I am using fuzzywuzzy in python for fuzzy string matching. I have a set of names in a list named HKCP_list which I am matching against a pandas column iteratively to get the best possible match. Given below is the code for it
import fuzzywuzzy
from fuzzywuzzy import fuzz,process
def search_func(row):
chk = process.extract(row,HKCP_list,scorer=fuzz_token_sort_ratio)[0]
return chk
wc_df['match']=wc_df['concat_name'].map(search_func)
The wc_df dataframe contains the column 'concat_name' which needs to be matched with every name in the list HKCP_list. The above code took around 2 hours to run with 6K names in the list and 11K names in the column 'concat_name'.

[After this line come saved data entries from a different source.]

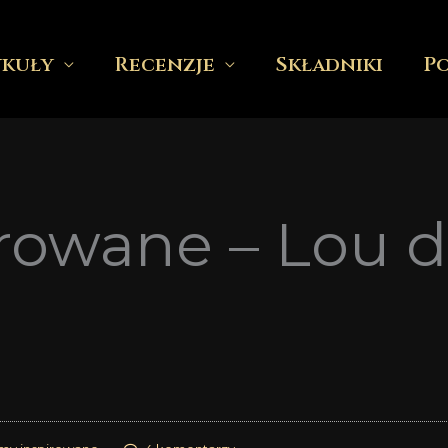
ykuły
Recenzje
Składniki
P
rowane – Lou d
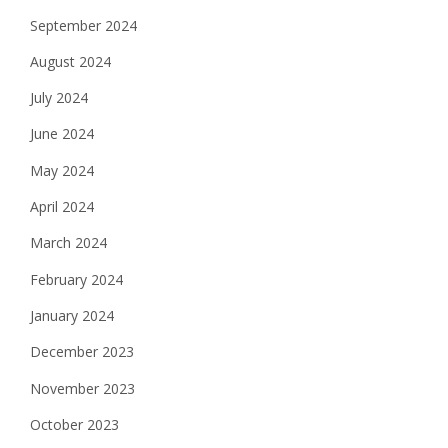
September 2024
August 2024
July 2024
June 2024
May 2024
April 2024
March 2024
February 2024
January 2024
December 2023
November 2023
October 2023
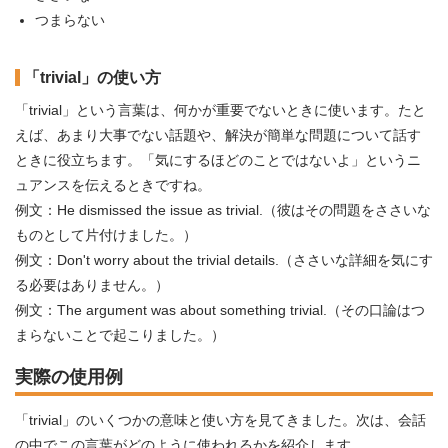
つまらない
「trivial」の使い方
「trivial」という言葉は、何かが重要でないときに使います。たと
えば、あまり大事でない話題や、解決が簡単な問題について話す
ときに役立ちます。「気にするほどのことではないよ」というニ
ュアンスを伝えるときですね。
例文：He dismissed the issue as trivial.（彼はその問題をささいな
ものとして片付けました。）
例文：Don't worry about the trivial details.（ささいな詳細を気にす
る必要はありません。）
例文：The argument was about something trivial.（その口論はつ
まらないことで起こりました。）
実際の使用例
「trivial」のいくつかの意味と使い方を見てきました。次は、会話
の中でこの言葉がどのように使われるかを紹介します。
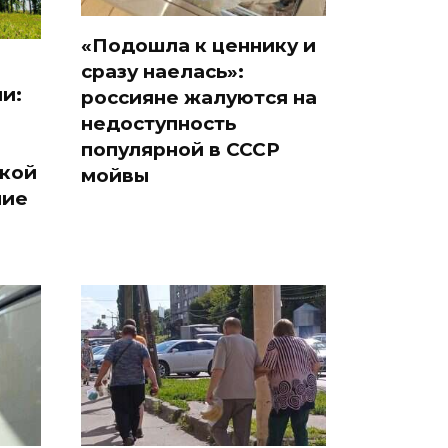
«Подошла к ценнику и
сразу наелась»:
и:
россияне жалуются на
недоступность
популярной в СССР
ской
мойвы
ние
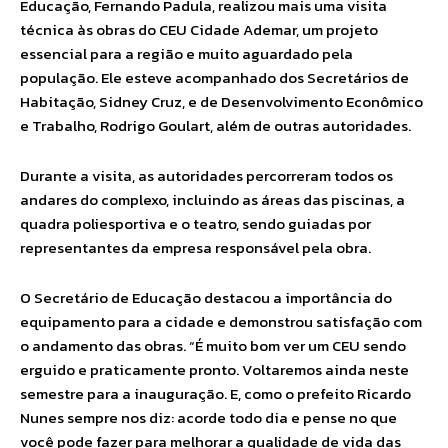
Educação, Fernando Padula, realizou mais uma visita
técnica às obras do CEU Cidade Ademar, um projeto
essencial para a região e muito aguardado pela
população. Ele esteve acompanhado dos Secretários de
Habitação, Sidney Cruz, e de Desenvolvimento Econômico
e Trabalho, Rodrigo Goulart, além de outras autoridades.
Durante a visita, as autoridades percorreram todos os
andares do complexo, incluindo as áreas das piscinas, a
quadra poliesportiva e o teatro, sendo guiadas por
representantes da empresa responsável pela obra.
O Secretário de Educação destacou a importância do
equipamento para a cidade e demonstrou satisfação com
o andamento das obras. “É muito bom ver um CEU sendo
erguido e praticamente pronto. Voltaremos ainda neste
semestre para a inauguração. E, como o prefeito Ricardo
Nunes sempre nos diz: acorde todo dia e pense no que
você pode fazer para melhorar a qualidade de vida das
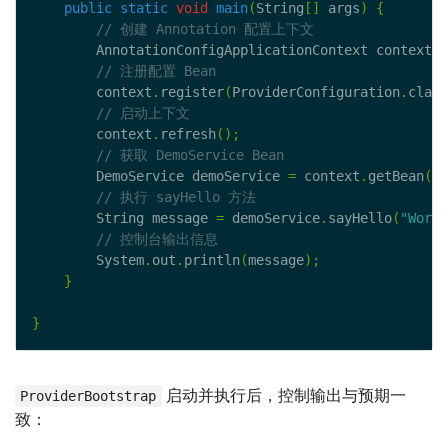
public
static
void
main
(
String
[]
 args
)
{
        AnnotationConfigApplicationContext context 
=
        context
.
register
(
ProviderConfiguration
.
class
        context
.
refresh
();
        DemoService demoService 
=
 context
.
getBean
(
De
        String message 
=
 demoService
.
sayHello
(
"World
        System
.
out
.
println
(
message
);
}
}
启动并执行后，控制输出与预期一
ProviderBootstrap
致：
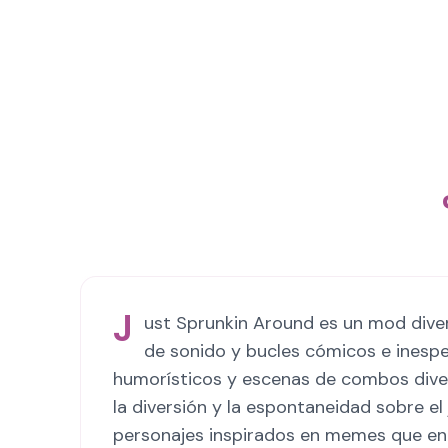
J
ust Sprunkin Around es un mod diver
de sonido y bucles cómicos e inespe
humorísticos y escenas de combos diver
la diversión y la espontaneidad sobre e
personajes inspirados en memes que ent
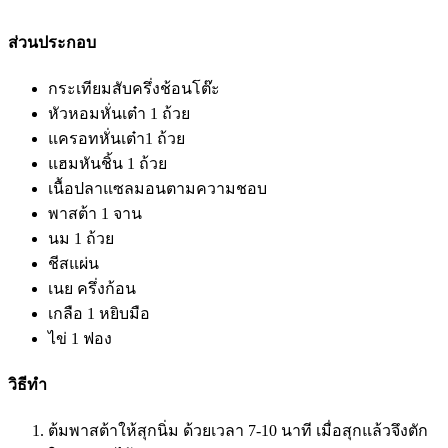
ส่วนประกอบ
กระเทียมสับครึ่งช้อนโต๊ะ
หัวหอมหั่นเต๋า 1 ถ้วย
แครอทหั่นเต๋า1 ถ้วย
แฮมหันชิ้น 1 ถ้วย
เนื้อปลาแซลมอนตามความชอบ
พาสต้า 1 จาน
นม 1 ถ้วย
ชีสแผ่น
เนย ครึ่งก้อน
เกลือ 1 หยิบมือ
ไข่ 1 ฟอง
วิธีทำ
ต้มพาสต้าให้สุกนิ่ม ด้วยเวลา 7-10 นาที เมื่อสุกแล้วจึงตัก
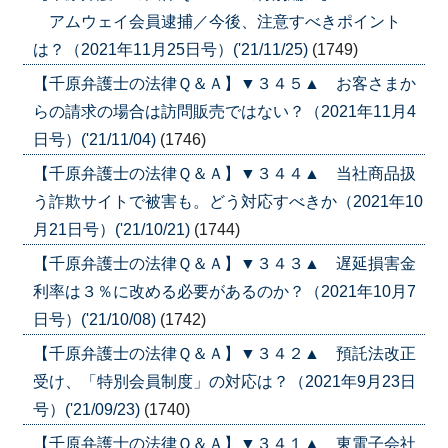
アムウェイ会員逮捕／今後、注意すべきポイント
は？（2021年11月25日号）('21/11/25)
(1749)
【千原弁護士の法律Ｑ＆Ａ】▼３４５▲ お客さまか
らの請求の場合は訪問販売ではない？（2021年11月4
日号）('21/11/04)
(1746)
【千原弁護士の法律Ｑ＆Ａ】▼３４４▲ 当社商品扱
う詐欺サイトで被害も。どう対応すべきか（2021年10
月21日号）('21/10/21)
(1744)
【千原弁護士の法律Ｑ＆Ａ】▼３４３▲ 遅延損害金
利率は３％に改める必要があるのか？（2021年10月7
日号）('21/10/08)
(1742)
【千原弁護士の法律Ｑ＆Ａ】▼３４２▲ 預託法改正
受け、「特別会員制度」の対応は？（2021年9月23日
号）('21/09/23)
(1740)
【千原弁護士の法律Ｑ＆Ａ】▼３４１▲ 東電子会社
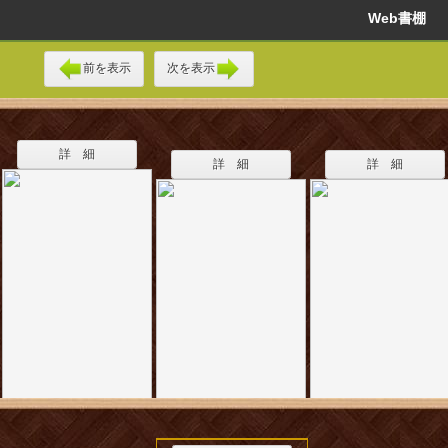
Web書棚
前を表示
次を表示
詳 細
詳 細
詳 細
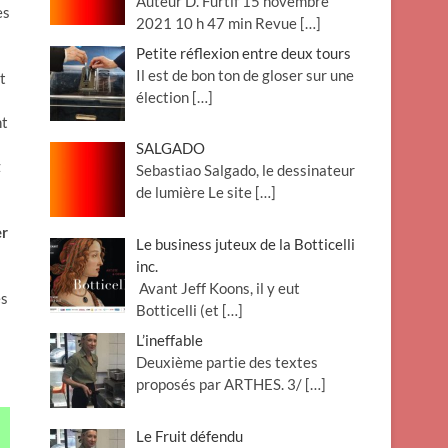
Auteur D. Furtif 15 novembre
es
2021 10 h 47 min Revue
[…]
Petite réflexion entre deux tours
Il est de bon ton de gloser sur une
t
élection
[…]
nt
SALGADO
z
Sebastiao Salgado, le dessinateur
de lumière Le site
[…]
er
Le business juteux de la Botticelli
inc.
Avant Jeff Koons, il y eut
es
Botticelli (et
[…]
L’ineffable
Deuxième partie des textes
proposés par ARTHES. 3/
[…]
Le Fruit défendu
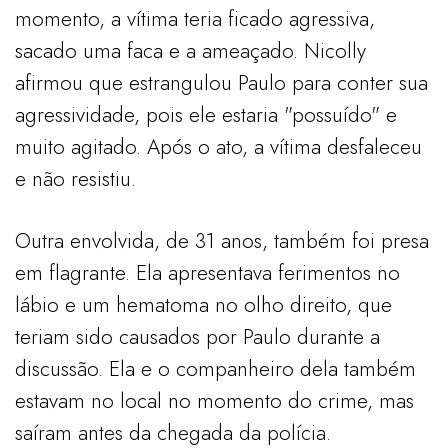
momento, a vítima teria ficado agressiva,
sacado uma faca e a ameaçado. Nicolly
afirmou que estrangulou Paulo para conter sua
agressividade, pois ele estaria "possuído" e
muito agitado. Após o ato, a vítima desfaleceu
e não resistiu.
Outra envolvida, de 31 anos, também foi presa
em flagrante. Ela apresentava ferimentos no
lábio e um hematoma no olho direito, que
teriam sido causados por Paulo durante a
discussão. Ela e o companheiro dela também
estavam no local no momento do crime, mas
saíram antes da chegada da polícia.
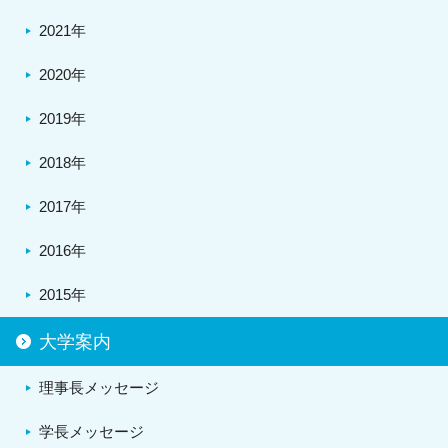
2021年
2020年
2019年
2018年
2017年
2016年
2015年
大学案内
理事長メッセージ
学長メッセージ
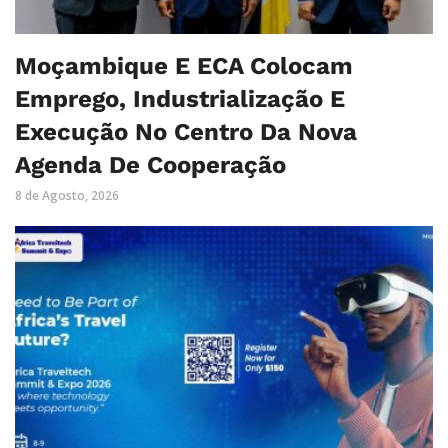
Moçambique E ECA Colocam
Emprego, Industrialização E
Execução No Centro Da Nova
Agenda De Cooperação
8 de Agosto, 2026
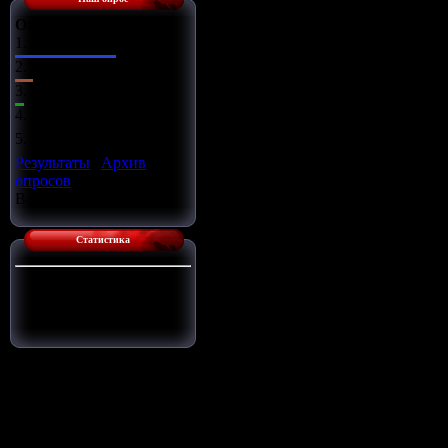
Оцените сайт
1.
Отлично
2.
Хорошо
3.
Ужасно
4.
Неплохо
5.
Плохо
Результаты
|
Архив
опросов
Всего ответов:
14
Статистика
Сейчас на сайте:
1
Гостей:
1
Пользователей:
0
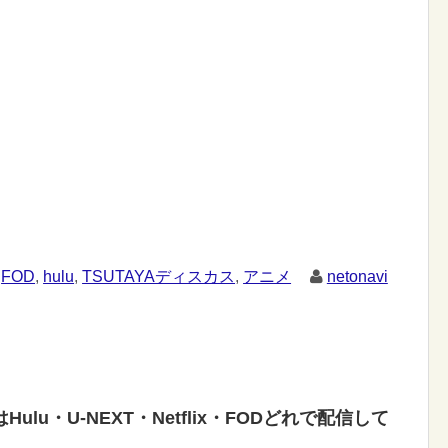
FOD
,
hulu
,
TSUTAYAディスカス
,
アニメ
netonavi
lu・U-NEXT・Netflix・FODどれで配信して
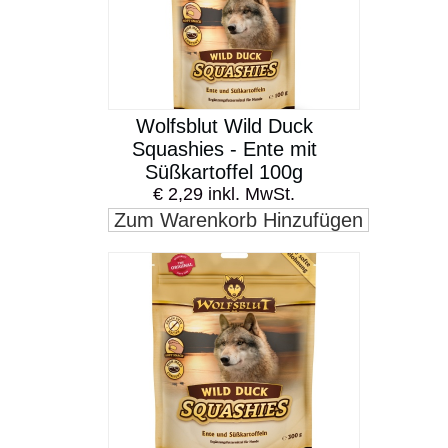
Wolfsblut Wild Duck
Squashies - Ente mit
Süßkartoffel 100g
€ 2,29 inkl. MwSt.
Zum Warenkorb Hinzufügen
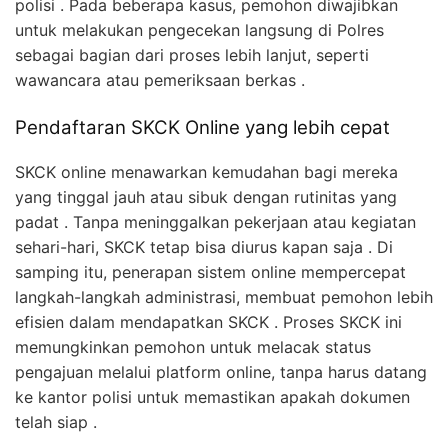
polisi . Pada beberapa kasus, pemohon diwajibkan
untuk melakukan pengecekan langsung di Polres
sebagai bagian dari proses lebih lanjut, seperti
wawancara atau pemeriksaan berkas .
Pendaftaran SKCK Online yang lebih cepat
SKCK online menawarkan kemudahan bagi mereka
yang tinggal jauh atau sibuk dengan rutinitas yang
padat . Tanpa meninggalkan pekerjaan atau kegiatan
sehari-hari, SKCK tetap bisa diurus kapan saja . Di
samping itu, penerapan sistem online mempercepat
langkah-langkah administrasi, membuat pemohon lebih
efisien dalam mendapatkan SKCK . Proses SKCK ini
memungkinkan pemohon untuk melacak status
pengajuan melalui platform online, tanpa harus datang
ke kantor polisi untuk memastikan apakah dokumen
telah siap .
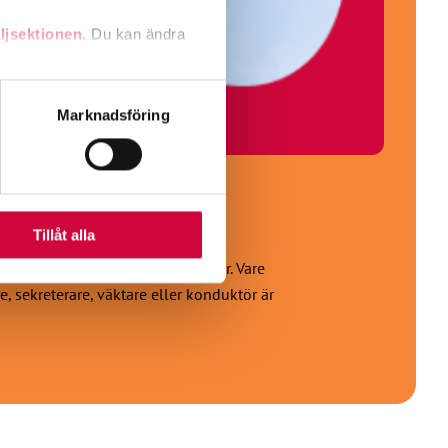
ljsektionen
. Du kan ändra
andahålla funktioner för
Marknadsföring
n information från din enhet
 tur kombinera informationen
deras tjänster.
Tillåt alla
sektorn eller offentliga tjänster. Vare
e, sekreterare, väktare eller konduktör är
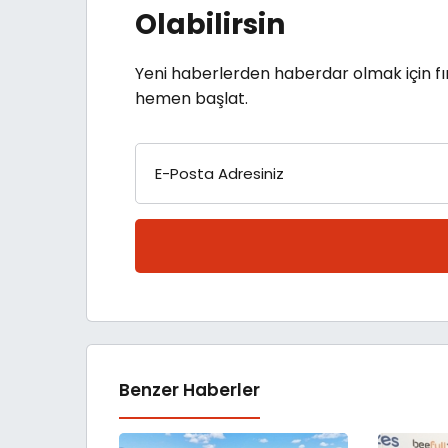
Olabilirsin
Yeni haberlerden haberdar olmak için fı
hemen başlat.
E-Posta Adresiniz
Benzer Haberler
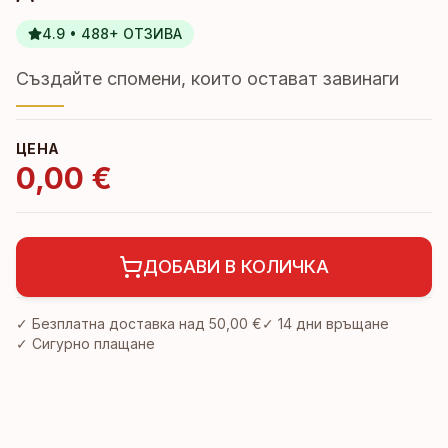
4.9 • 488+ ОТЗИВА
Създайте спомени, които остават завинаги
ЦЕНА
0,00 €
ДОБАВИ В КОЛИЧКА
✓ Безплатна доставка над
50,00 €
✓
14 дни връщане
✓ Сигурно плащане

I have to rerun this on another data set where are 89K names in the list and 120K names in the column. In order to speed up the process, I got an idea in the following question on Stackoverflow
Vectorizing or Speeding up Fuzzywuzzy String Matching on PANDAS Column
In one of the comments in the answer in the above, it has been advised to compare names that have the same 1st letter. The 'concat_name' column that I am comparing with is a derived column obtained by concatenating 'first_name' and 'last_name' columns in the dataframe. Hence I am using the following function to match the 1st letter (since this is a token sort score that I am considering, I am comparing the 1st letter of both the first_name and last_name with the elements in the list). Given below is the code:
wc_df['first_name_1stletter'] = wc_df['first_name'].str[0]
wc_df['last_name_1stletter'] = wc_df['last_name'].str[0]
import time
start_time=time.time()
def match_func(row):
CP_subset=[x for x in HKCP_list if x[0]==row['first_name_1stletter'] or x[0]==row['last_name_1stletter']]
return CP_subset
wc_df['list_to_match']=wc_df.apply(match_func,axis=1)
end_time=time.time()
print(end_time-start_time)
The above step took 1600 second with 6K X 11K data. The 'list_to_match' column contains the list of names to be compared for each concat_name. Now here I have to again take the list_to_match element and pass individual elements in a list and do the fuzzy string matching using the process.extract method. Is there a more elegant and faster way of doing this in the same step as above?
PS: Editing this to add an example as to how the list and the dataframe column looks like.
HKCp_list=['jeff bezs','michael blomberg','bill gtes','tim coook','elon musk']
concat_name=['jeff bezos','michael bloomberg','bill gates','tim cook','elon musk','donald trump','kim jong un', 'narendra modi','michael phelps']
first_name=['jeff','michael','bill','tim','elon','donald','kim','narendra','michael']
last_name=['bezos','bloomberg','gates','cook','musk','trump','jong un', 'modi','phelps']
import pandas as pd
df=pd.DataFrame({'first_name':first_name,'last_name':last_name,'concat_name':concat_name})
Each row of the 'concat_name' in df has to be compared against the elements of HKcp_list.
PS: editing today to reflect the ":" and the row in the 2nd snippet of code I missed yesterday
Regards, Nirvik